Description: "Creates an IAM role for AWS Glue jobs to assume for Cohesity Backups" 

Resources: 

  AWSGlueServiceRole: 

    Type: AWS::IAM::Role 

    Properties: 

      RoleName: AWSGlueServiceRole 

      Path: /service-role/ 

      Description: Role for Glue jobs to assume for Cohesity Backups 

      ManagedPolicyArns: 

        - arn:aws:iam::aws:policy/service-role/AWSGlueServiceRole 

        - arn:aws:iam::aws:policy/AmazonS3FullAccess 

      AssumeRolePolicyDocument: 

        Version: "2012-10-17" 

        Statement: 

          - Effect: Allow 

            Principal: 

              Service: glue.amazonaws.com 

            Action: sts:AssumeRole 

      Tags: 

        - Key: UniqueTag 

          Value: cohesity 
Outputs: 

  RoleName: 

    Description: Name of the created IAM Role 

    Value: !Ref AWSGlueServiceRole 

  RoleArn: 

    Description: ARN of the created IAM Role 

    Value: !GetAtt AWSGlueServiceRole.Arn 

To run the CloudFormation Template:

  1. Log in to the AWS Management Console.

  2. Navigate to All services and select CloudFormation.

  3. Click Create stack > With new resources (standard) to create a stack using the downloaded CloudFormation Template.

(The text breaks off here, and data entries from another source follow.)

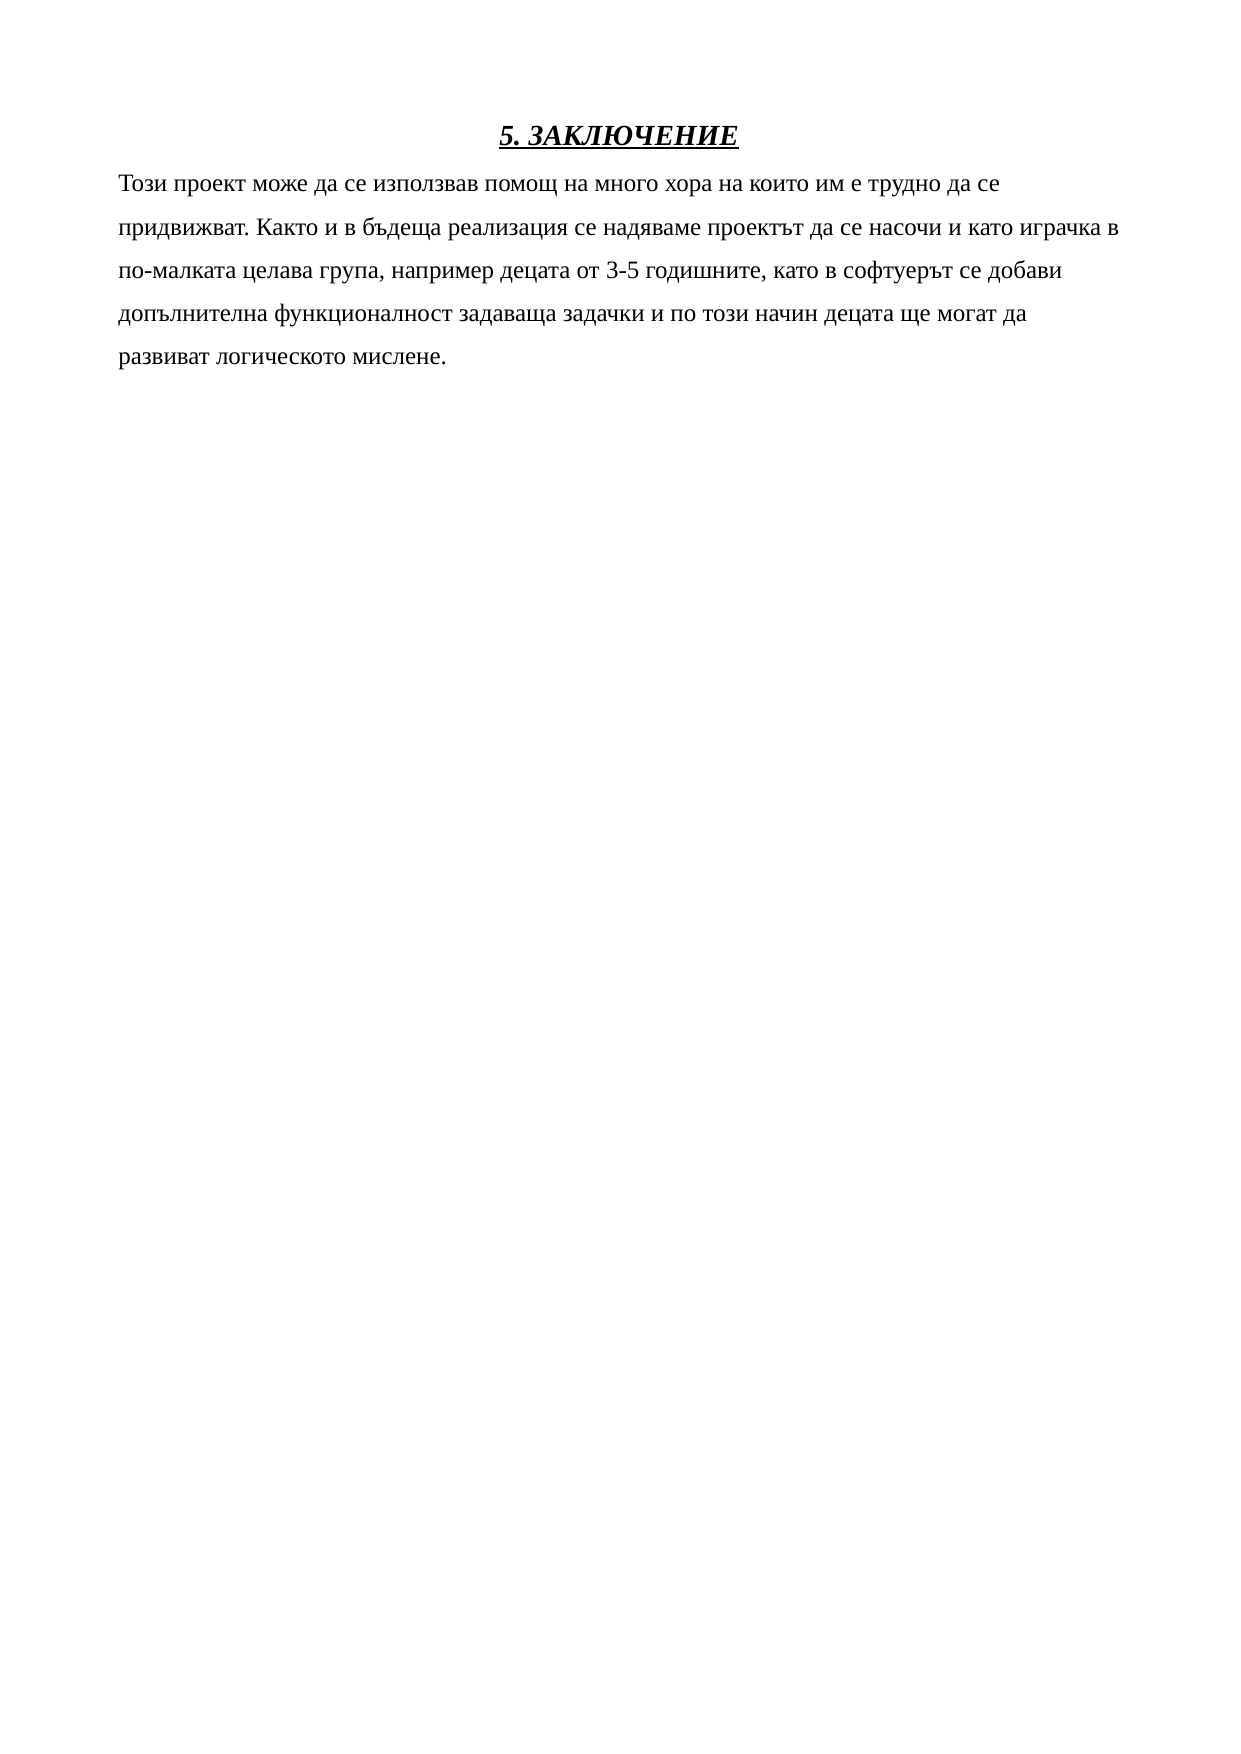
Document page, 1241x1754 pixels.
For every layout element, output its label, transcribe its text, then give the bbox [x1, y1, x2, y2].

text Този проект може да се използвав помощ на много хора на които им е трудно да се придвижват. Както и в бъдеща реализация се надяваме проектът да се насочи и като играчка в по-малката целава група, например децата от 3-5 годишните, като в софтуерът се добави допълнителна функционалност задаваща задачки и по този начин децата ще могат да развиват логическото мислене. [118, 168, 1122, 370]
text 5. ЗАКЛЮЧЕНИЕ [118, 118, 1122, 152]
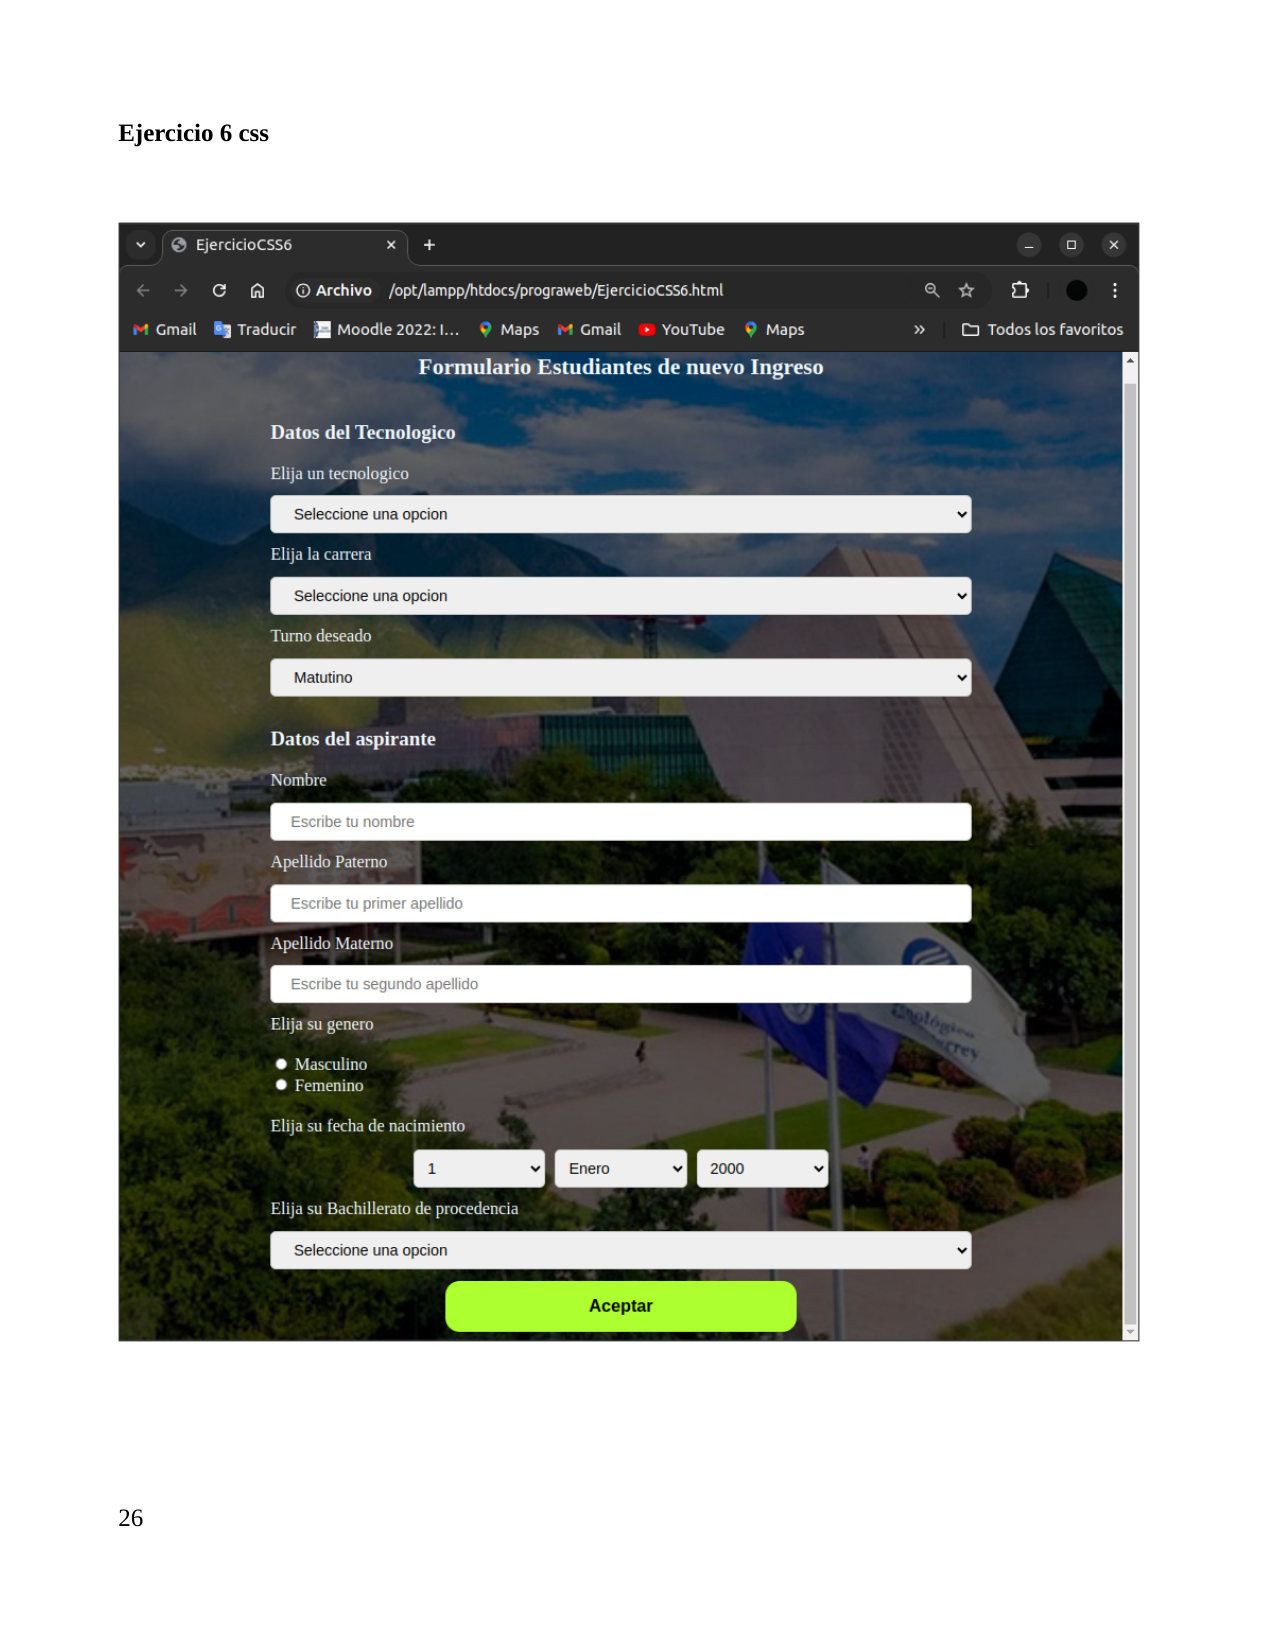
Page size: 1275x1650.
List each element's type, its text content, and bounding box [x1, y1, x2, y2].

  4. In the Prerequisite - Prepare template page, select Upload a template file.

  5. Click Choose File to browse the JSON CloudFormation Template.

  6. Click Next.

  7. Provide a Stack name. The stack name can include letters (A-Z and a-z), numbers (0-9), and dashes (-).

  8. Click Next.

  9. Retain all the default stack configuration options and click Next.

  10. On the Review page, select the checkboxes that need to be acknowledged and click Create stack.